Amaranth Ehrenhalt’s paintings, on the other hand, convey spontaneity and excitement about the life she is immersed in. Born in New York, she lived and worked in Paris for thirty years while traveling to Morocco and Tunisia. She returned to New York in 2008.
In her paintings, shapes that have an identity all their own move rhythmically on a picture plane that is packed solid with action. Her mohair and mixed media tapestry suggests a spirit of moving from bright and colorful activity toward a radiant and glowing purple peace.
The exhibition comprises twenty-seven forged steel and wrought iron and fabrication sculptures by David Cann as well as two bronze sculptures and two hydrocal with either pigment or encaustic by Mark Pettigrew. Most of Cann’s works are intricately shaped and table-top size. His Grasses, however stand more than eight feel tall before the double glass doors of the gallery. Pettigrew’s exquisite wall mounted Wave Abstraction attracts your attention from afar and draws you into its presence.

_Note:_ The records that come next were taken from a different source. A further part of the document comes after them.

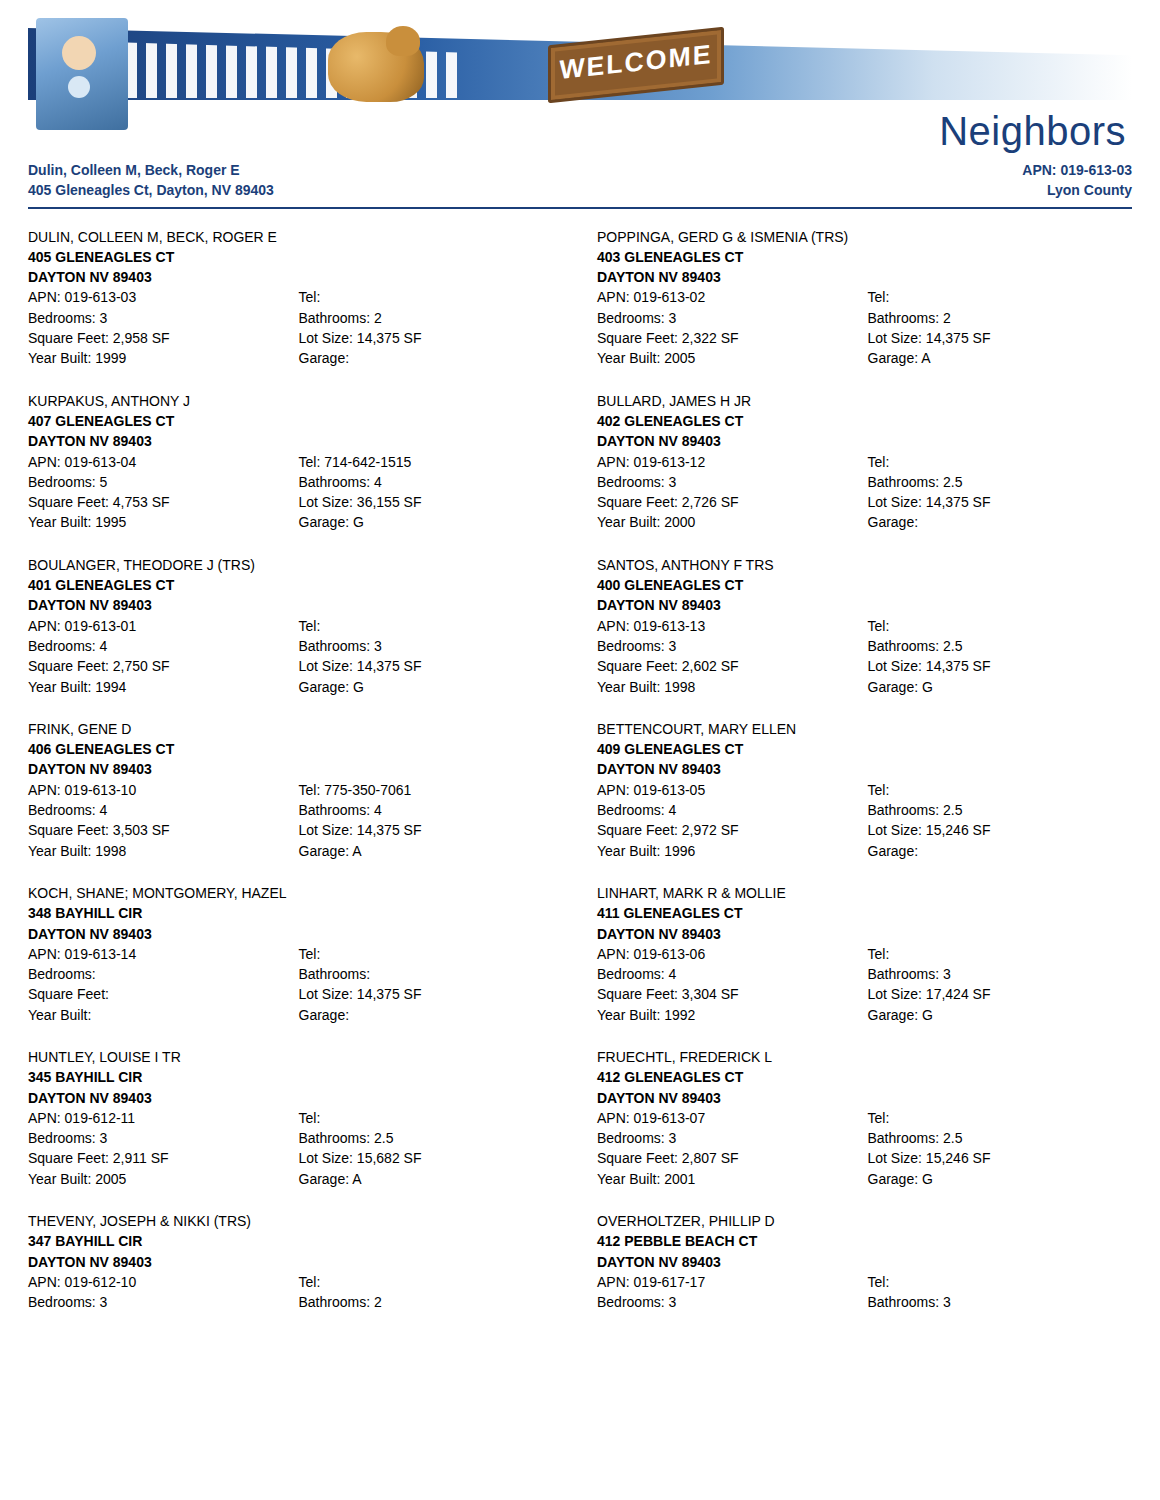WELCOME
Neighbors
Dulin, Colleen M, Beck, Roger E
405 Gleneagles Ct, Dayton, NV 89403
APN: 019-613-03
Lyon County
DULIN, COLLEEN M, BECK, ROGER E
405 GLENEAGLES CT
DAYTON NV 89403
APN: 019-613-03
Bedrooms: 3
Square Feet: 2,958 SF
Year Built: 1999
Tel:
Bathrooms: 2
Lot Size: 14,375 SF
Garage:
KURPAKUS, ANTHONY J
407 GLENEAGLES CT
DAYTON NV 89403
APN: 019-613-04
Bedrooms: 5
Square Feet: 4,753 SF
Year Built: 1995
Tel: 714-642-1515
Bathrooms: 4
Lot Size: 36,155 SF
Garage: G
BOULANGER, THEODORE J (TRS)
401 GLENEAGLES CT
DAYTON NV 89403
APN: 019-613-01
Bedrooms: 4
Square Feet: 2,750 SF
Year Built: 1994
Tel:
Bathrooms: 3
Lot Size: 14,375 SF
Garage: G
FRINK, GENE D
406 GLENEAGLES CT
DAYTON NV 89403
APN: 019-613-10
Bedrooms: 4
Square Feet: 3,503 SF
Year Built: 1998
Tel: 775-350-7061
Bathrooms: 4
Lot Size: 14,375 SF
Garage: A
KOCH, SHANE; MONTGOMERY, HAZEL
348 BAYHILL CIR
DAYTON NV 89403
APN: 019-613-14
Bedrooms:
Square Feet:
Year Built:
Tel:
Bathrooms:
Lot Size: 14,375 SF
Garage:
HUNTLEY, LOUISE I TR
345 BAYHILL CIR
DAYTON NV 89403
APN: 019-612-11
Bedrooms: 3
Square Feet: 2,911 SF
Year Built: 2005
Tel:
Bathrooms: 2.5
Lot Size: 15,682 SF
Garage: A
THEVENY, JOSEPH & NIKKI (TRS)
347 BAYHILL CIR
DAYTON NV 89403
APN: 019-612-10
Bedrooms: 3
Tel:
Bathrooms: 2
POPPINGA, GERD G & ISMENIA (TRS)
403 GLENEAGLES CT
DAYTON NV 89403
APN: 019-613-02
Bedrooms: 3
Square Feet: 2,322 SF
Year Built: 2005
Tel:
Bathrooms: 2
Lot Size: 14,375 SF
Garage: A
BULLARD, JAMES H JR
402 GLENEAGLES CT
DAYTON NV 89403
APN: 019-613-12
Bedrooms: 3
Square Feet: 2,726 SF
Year Built: 2000
Tel:
Bathrooms: 2.5
Lot Size: 14,375 SF
Garage:
SANTOS, ANTHONY F TRS
400 GLENEAGLES CT
DAYTON NV 89403
APN: 019-613-13
Bedrooms: 3
Square Feet: 2,602 SF
Year Built: 1998
Tel:
Bathrooms: 2.5
Lot Size: 14,375 SF
Garage: G
BETTENCOURT, MARY ELLEN
409 GLENEAGLES CT
DAYTON NV 89403
APN: 019-613-05
Bedrooms: 4
Square Feet: 2,972 SF
Year Built: 1996
Tel:
Bathrooms: 2.5
Lot Size: 15,246 SF
Garage:
LINHART, MARK R & MOLLIE
411 GLENEAGLES CT
DAYTON NV 89403
APN: 019-613-06
Bedrooms: 4
Square Feet: 3,304 SF
Year Built: 1992
Tel:
Bathrooms: 3
Lot Size: 17,424 SF
Garage: G
FRUECHTL, FREDERICK L
412 GLENEAGLES CT
DAYTON NV 89403
APN: 019-613-07
Bedrooms: 3
Square Feet: 2,807 SF
Year Built: 2001
Tel:
Bathrooms: 2.5
Lot Size: 15,246 SF
Garage: G
OVERHOLTZER, PHILLIP D
412 PEBBLE BEACH CT
DAYTON NV 89403
APN: 019-617-17
Bedrooms: 3
Tel:
Bathrooms: 3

Virginia Cuppaidge also looks to water for her inspiration as well as sky and vegetation. Her palette for Eucalyptus captures the warmth of the tropics. Her brush goes to the luminosity of white tones and yellows sparked with small areas of rainbow hues for her Bee Map and End Hill Sunrise.
Maria Schon says the rolling corrugated shapes she portrays in her 44-inch-square oil paintings refer to rolling landmasses, swollen oceans and luminous skies and relate to “the power of Nature and the Feminine.” Done in a limited palette, each is haunting and mystical.

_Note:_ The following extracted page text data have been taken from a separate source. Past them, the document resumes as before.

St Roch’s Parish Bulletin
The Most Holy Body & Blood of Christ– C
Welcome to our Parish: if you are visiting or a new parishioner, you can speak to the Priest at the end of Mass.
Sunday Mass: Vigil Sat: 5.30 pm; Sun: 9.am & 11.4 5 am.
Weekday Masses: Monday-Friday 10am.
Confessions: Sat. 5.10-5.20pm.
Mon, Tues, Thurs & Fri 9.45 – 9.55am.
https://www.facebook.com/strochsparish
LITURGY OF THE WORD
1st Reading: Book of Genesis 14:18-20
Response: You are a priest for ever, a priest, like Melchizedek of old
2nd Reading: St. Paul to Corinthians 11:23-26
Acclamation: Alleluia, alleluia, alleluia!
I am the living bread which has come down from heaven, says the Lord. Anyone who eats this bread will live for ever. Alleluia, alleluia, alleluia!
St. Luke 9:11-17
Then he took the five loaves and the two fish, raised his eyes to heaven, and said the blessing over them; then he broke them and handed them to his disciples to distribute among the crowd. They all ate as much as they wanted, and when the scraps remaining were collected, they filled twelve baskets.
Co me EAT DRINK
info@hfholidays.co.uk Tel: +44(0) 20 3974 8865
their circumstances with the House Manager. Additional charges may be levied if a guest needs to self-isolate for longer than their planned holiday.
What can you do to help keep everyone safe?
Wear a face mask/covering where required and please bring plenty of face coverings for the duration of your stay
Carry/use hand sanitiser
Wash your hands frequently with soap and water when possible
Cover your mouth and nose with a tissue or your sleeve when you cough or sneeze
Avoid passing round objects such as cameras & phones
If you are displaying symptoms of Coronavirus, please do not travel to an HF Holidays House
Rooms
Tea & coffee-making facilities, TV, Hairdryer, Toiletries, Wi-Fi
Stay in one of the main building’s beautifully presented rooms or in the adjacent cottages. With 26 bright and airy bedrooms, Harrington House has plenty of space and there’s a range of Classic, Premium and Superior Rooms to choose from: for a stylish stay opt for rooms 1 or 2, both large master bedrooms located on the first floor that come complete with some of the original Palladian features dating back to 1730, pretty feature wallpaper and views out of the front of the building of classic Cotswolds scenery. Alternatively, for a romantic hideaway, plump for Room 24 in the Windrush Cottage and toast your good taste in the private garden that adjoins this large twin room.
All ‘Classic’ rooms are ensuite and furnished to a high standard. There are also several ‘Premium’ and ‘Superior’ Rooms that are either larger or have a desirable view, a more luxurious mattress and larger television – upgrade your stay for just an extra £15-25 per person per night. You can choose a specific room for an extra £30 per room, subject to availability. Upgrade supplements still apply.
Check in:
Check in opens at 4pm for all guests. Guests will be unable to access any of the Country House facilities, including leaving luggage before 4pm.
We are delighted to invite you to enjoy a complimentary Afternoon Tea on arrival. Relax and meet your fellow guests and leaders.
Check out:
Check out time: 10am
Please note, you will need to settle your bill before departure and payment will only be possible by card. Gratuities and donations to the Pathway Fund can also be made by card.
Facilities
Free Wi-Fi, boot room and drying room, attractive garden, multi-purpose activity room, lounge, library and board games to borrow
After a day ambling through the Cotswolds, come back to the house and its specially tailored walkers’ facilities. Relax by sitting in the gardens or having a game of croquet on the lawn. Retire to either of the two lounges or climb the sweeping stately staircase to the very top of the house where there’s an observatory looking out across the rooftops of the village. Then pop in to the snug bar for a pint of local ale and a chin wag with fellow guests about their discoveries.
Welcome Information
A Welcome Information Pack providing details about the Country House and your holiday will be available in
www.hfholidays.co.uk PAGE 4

Janet Filomeno goes to a high-key palette for her massive renderings that also reference nature. In the catalog, she says water embodies all the themes that interest her: “birth, life and death.” Working variably in shellac, acrylic, oil and ink she does achieve a sense of flow even though, in the works exhibited here, her “water” is never blue. Instead, opaque layers of white travel across puddles, drips and splashes of brilliant color.
Artists the curators suggest we keep on our radar are: W. Carl Burger, Alan Goldstein, Pat Martin, Florence Moonan, Jan Morgan, and Louise Strawbridge. You can enjoy their works in the Thomas Malloy gallery on the right as soon as you enter the museum.

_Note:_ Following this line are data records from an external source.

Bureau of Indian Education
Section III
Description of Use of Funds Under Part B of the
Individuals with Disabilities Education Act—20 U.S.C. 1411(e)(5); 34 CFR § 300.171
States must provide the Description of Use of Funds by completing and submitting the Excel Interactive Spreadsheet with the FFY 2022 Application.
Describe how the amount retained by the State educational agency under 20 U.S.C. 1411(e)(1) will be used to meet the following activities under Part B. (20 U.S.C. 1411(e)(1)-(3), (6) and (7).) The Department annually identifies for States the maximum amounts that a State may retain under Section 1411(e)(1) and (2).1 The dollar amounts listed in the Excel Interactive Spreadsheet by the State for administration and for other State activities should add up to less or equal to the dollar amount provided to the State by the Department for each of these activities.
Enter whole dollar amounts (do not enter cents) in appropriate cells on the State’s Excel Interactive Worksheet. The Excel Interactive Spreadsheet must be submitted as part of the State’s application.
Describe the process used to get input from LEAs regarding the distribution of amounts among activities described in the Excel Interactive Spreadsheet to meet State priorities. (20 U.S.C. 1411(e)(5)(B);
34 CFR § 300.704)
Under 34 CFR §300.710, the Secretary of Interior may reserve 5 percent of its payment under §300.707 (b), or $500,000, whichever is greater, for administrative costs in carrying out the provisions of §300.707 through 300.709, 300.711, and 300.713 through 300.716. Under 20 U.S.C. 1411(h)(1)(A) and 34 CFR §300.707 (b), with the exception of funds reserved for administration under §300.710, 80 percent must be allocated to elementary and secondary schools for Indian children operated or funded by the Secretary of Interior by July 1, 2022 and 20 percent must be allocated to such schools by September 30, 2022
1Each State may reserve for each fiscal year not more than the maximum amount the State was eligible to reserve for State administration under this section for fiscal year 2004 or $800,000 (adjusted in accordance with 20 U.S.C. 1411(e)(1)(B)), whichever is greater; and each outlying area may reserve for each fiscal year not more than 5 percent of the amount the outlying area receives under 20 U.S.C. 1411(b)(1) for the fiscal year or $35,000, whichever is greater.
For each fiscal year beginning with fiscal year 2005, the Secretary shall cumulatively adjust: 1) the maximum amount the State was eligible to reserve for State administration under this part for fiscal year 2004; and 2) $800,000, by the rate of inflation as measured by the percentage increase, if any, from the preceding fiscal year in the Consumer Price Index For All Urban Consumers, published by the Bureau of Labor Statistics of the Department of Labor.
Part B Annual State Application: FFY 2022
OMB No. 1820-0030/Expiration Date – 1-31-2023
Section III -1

You’ll see Carl Burger’s dramatic oil paintings such as Beyond Earth where bursts of white, glows of orange, blue, red and sharp black marks spark and seem to crackle in a vast expanse of darkness.
Alan Goldstein uses inks, pastels and watercolors on rice paper for what he calls his “search for the microcosm not grand vistas…” And Florence Moonan, who works in Venetian Plaster, sometimes using graphite, acrylic or oil sticks, says she is a painter “who loves the element of surprise.”
Pat Martin also works in Venetian Plaster and acrylic. Her Urban Wall II is a beautiful layering of grays and umbers with some highlights of white. You look at that wall and you see the history of its aging as well as Martin’s respect for and love of her image as it developed under her hand.
Louise Strawbridge likes to work with what she describes in the catalog as ordinary, humble and found objects because, she says, “they already have a history.” If you feel you need to see representation, you might imagine you see a rocky coastline or a crumbling wall. But that is not necessary because the beauty is in the composition and the objects themselves.
Jan Morgen’s gray and white works are unique. Built with paper mounted on wood with mixed media, they are like the quiet weavings of contemplation.
And that is what this exhibit offers visitors—an opportunity to step into the minds and emotions of these fine artists letting their images lead you from a surface of paint, fiber or steel into your own private contemplations on what you are seeing—your own interpretations.
IF YOU GO
WHERE: Trenton City Museum at Ellarslie Mansion, Cadwalader Park, 299 Parkside Avenue.
WHEN: Through November 8. Hours: 11 a.m. to 3 p.m., Tuesday-Saturday; 1 to 4 p.m., Sunday. Gallery talks 2 p.m., October 18 and November 8.
CONTACT: Curator Joan Perkes: 609-989-3632.